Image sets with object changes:
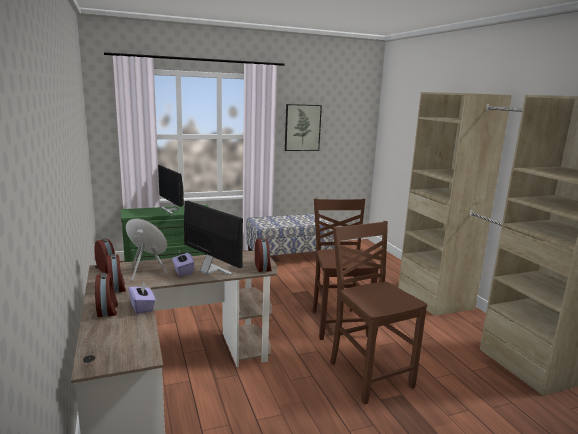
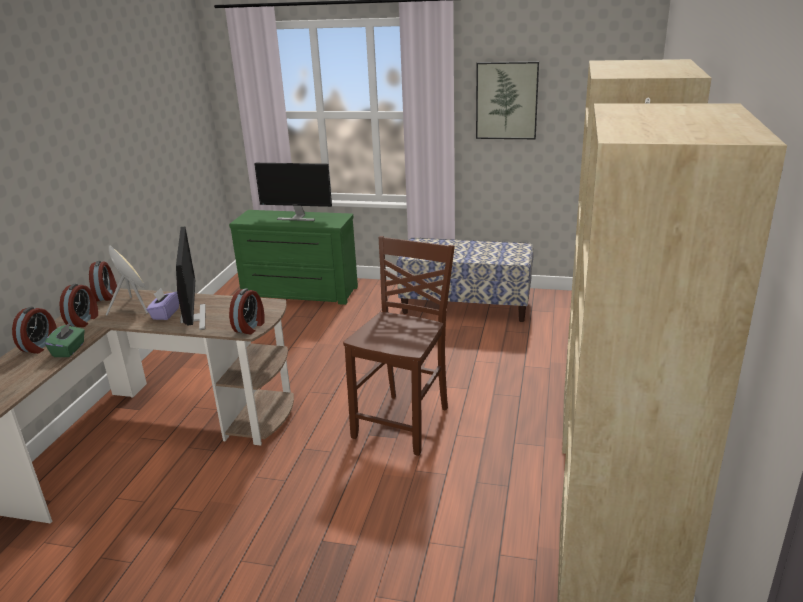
camera: 35 degrees right, 10 degrees up
(142, 307) = (69, 350): purple tissue box -> green tissue box
(171, 210) = (297, 217): monitor -> monitor turned 75 degrees counterclockwise
(368, 374) = (351, 503): brown chair -> none

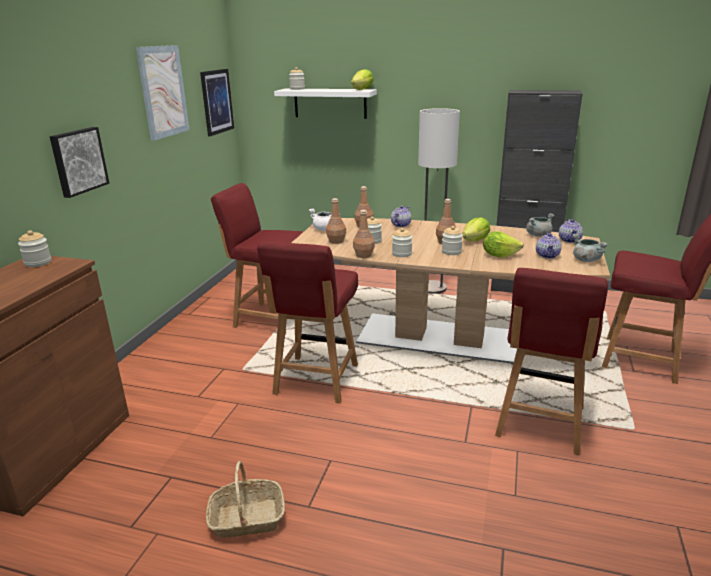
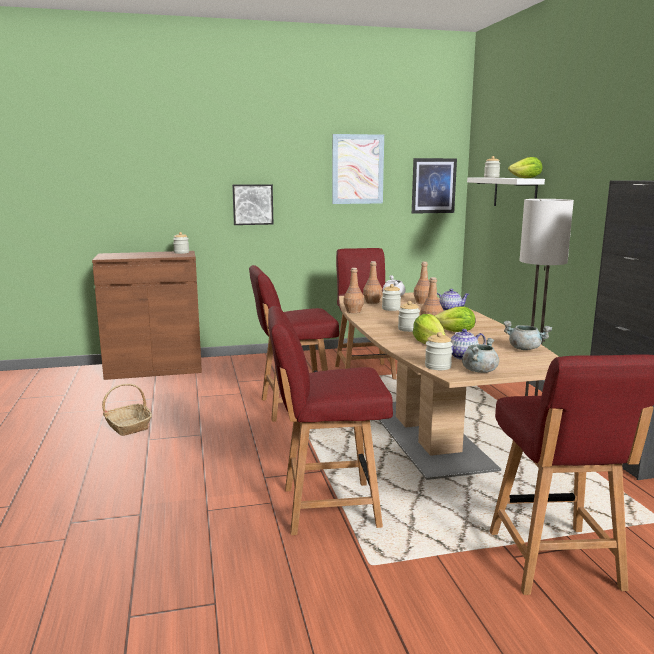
camera: 60 degrees right, 10 degrees down
(401, 254) = (375, 318): jar -> jar (438, 366)
(569, 240) = (536, 361): teapot -> none

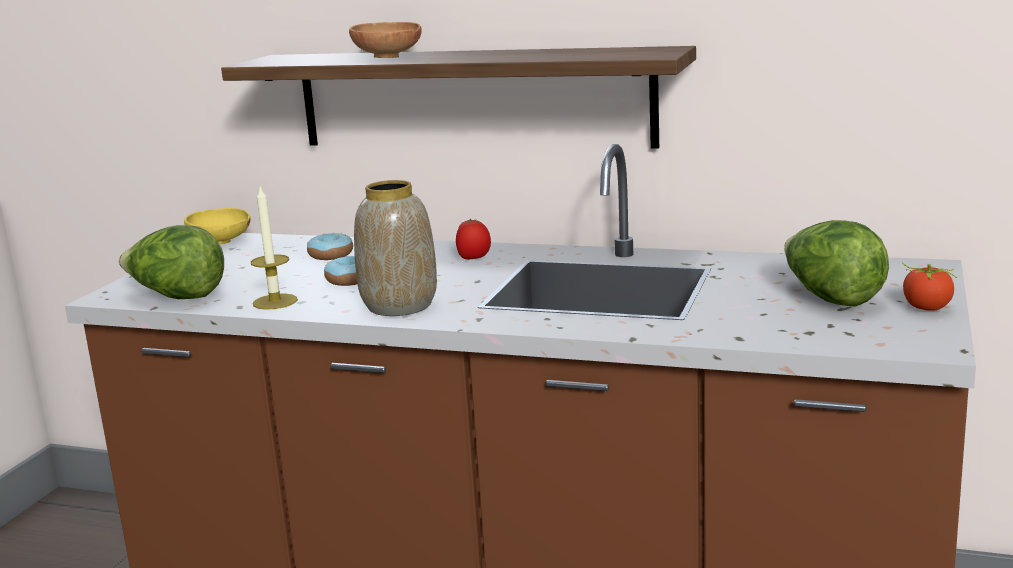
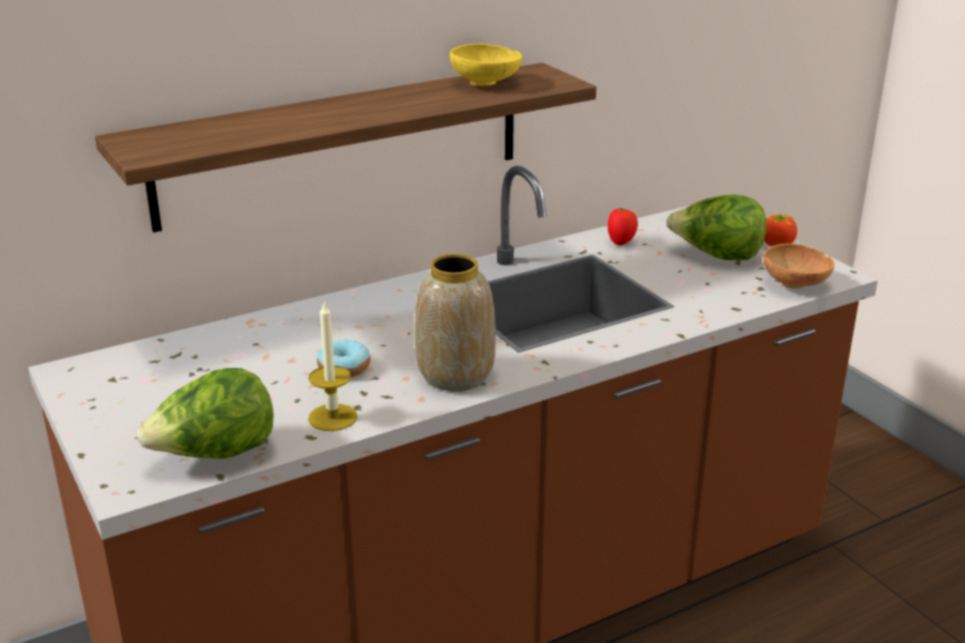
camera: 50 degrees left, 10 degrees up
(221, 243) = (82, 378): yellow bowl -> yellow bowl (487, 84)
(331, 255) = (253, 349): donut -> none
(388, 58) = (299, 122): brown bowl -> brown bowl (796, 285)
(474, 258) = (398, 305): tomato -> tomato (621, 242)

Required work: When a line in the records above contains the word "camera", copy it.

Your response:
camera: 35 degrees right, 10 degrees up
camera: 60 degrees right, 10 degrees down
camera: 50 degrees left, 10 degrees up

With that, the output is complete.